## COLLECTED MATERIAL
****************

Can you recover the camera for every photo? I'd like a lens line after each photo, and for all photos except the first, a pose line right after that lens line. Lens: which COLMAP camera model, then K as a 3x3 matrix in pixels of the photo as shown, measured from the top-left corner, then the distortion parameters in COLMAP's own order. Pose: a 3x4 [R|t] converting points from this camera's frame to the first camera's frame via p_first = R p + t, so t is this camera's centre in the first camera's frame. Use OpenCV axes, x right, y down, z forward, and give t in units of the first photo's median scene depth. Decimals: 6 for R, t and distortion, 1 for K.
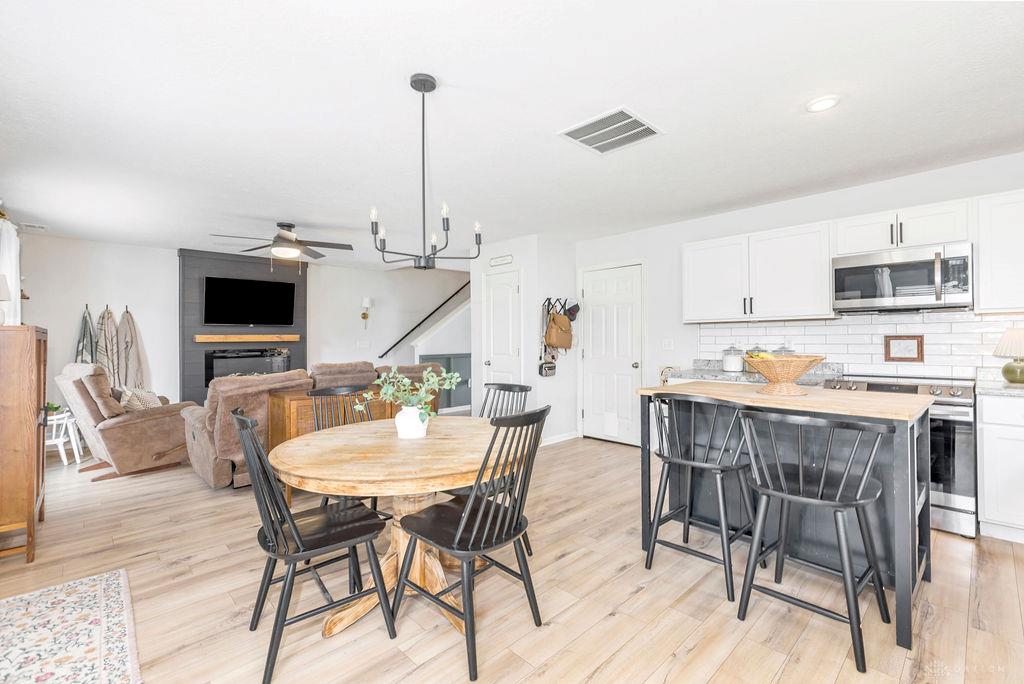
lens RADIAL K [[455.9, 0, 520.7], [0, 455.9, 337.1], [0, 0, 1]] dist [0.000455, 0.000640]
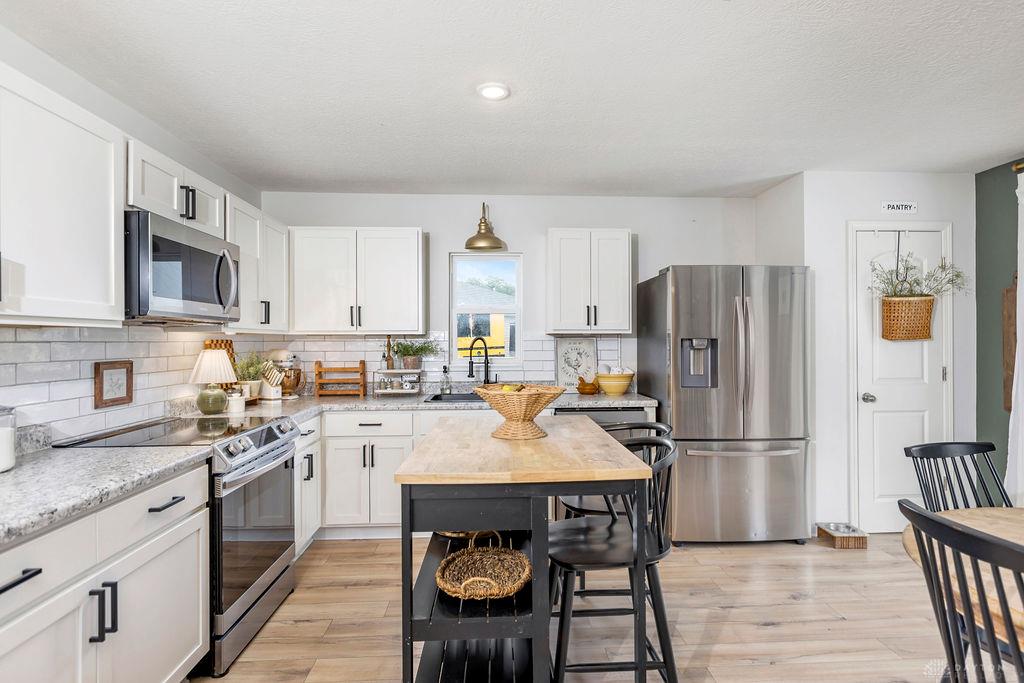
lens RADIAL K [[534.2, 0, 526.4], [0, 534.2, 341.8], [0, 0, 1]] dist [0.000331, -0.000892]
pose [[-0.755875, 0.014925, 0.654545, -0.024283], [0.011787, 0.999888, -0.009187, -0.014859], [-0.654609, 0.000771, -0.755967, 1.041068]]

****************

## ASSIGNMENT
Omit all images when repeating the data above exactly.

## SOLUTION TO THIS PROBLEM
Can you recover the camera for every photo? I'd like a lens line after each photo, and for all photos except the first, a pose line right after that lens line. Lens: which COLMAP camera model, then K as a 3x3 matrix in pixels of the photo as shown, measured from the top-left corner, then the distortion parameters in COLMAP's own order. Pose: a 3x4 [R|t] converting points from this camera's frame to the first camera's frame via p_first = R p + t, so t is this camera's centre in the first camera's frame. Use OpenCV axes, x right, y down, z forward, and give t in units of the first photo's median scene depth. Decimals: 6 for R, t and distortion, 1 for K.
lens RADIAL K [[455.9, 0, 520.7], [0, 455.9, 337.1], [0, 0, 1]] dist [0.000455, 0.000640]
lens RADIAL K [[534.2, 0, 526.4], [0, 534.2, 341.8], [0, 0, 1]] dist [0.000331, -0.000892]
pose [[-0.755875, 0.014925, 0.654545, -0.024283], [0.011787, 0.999888, -0.009187, -0.014859], [-0.654609, 0.000771, -0.755967, 1.041068]]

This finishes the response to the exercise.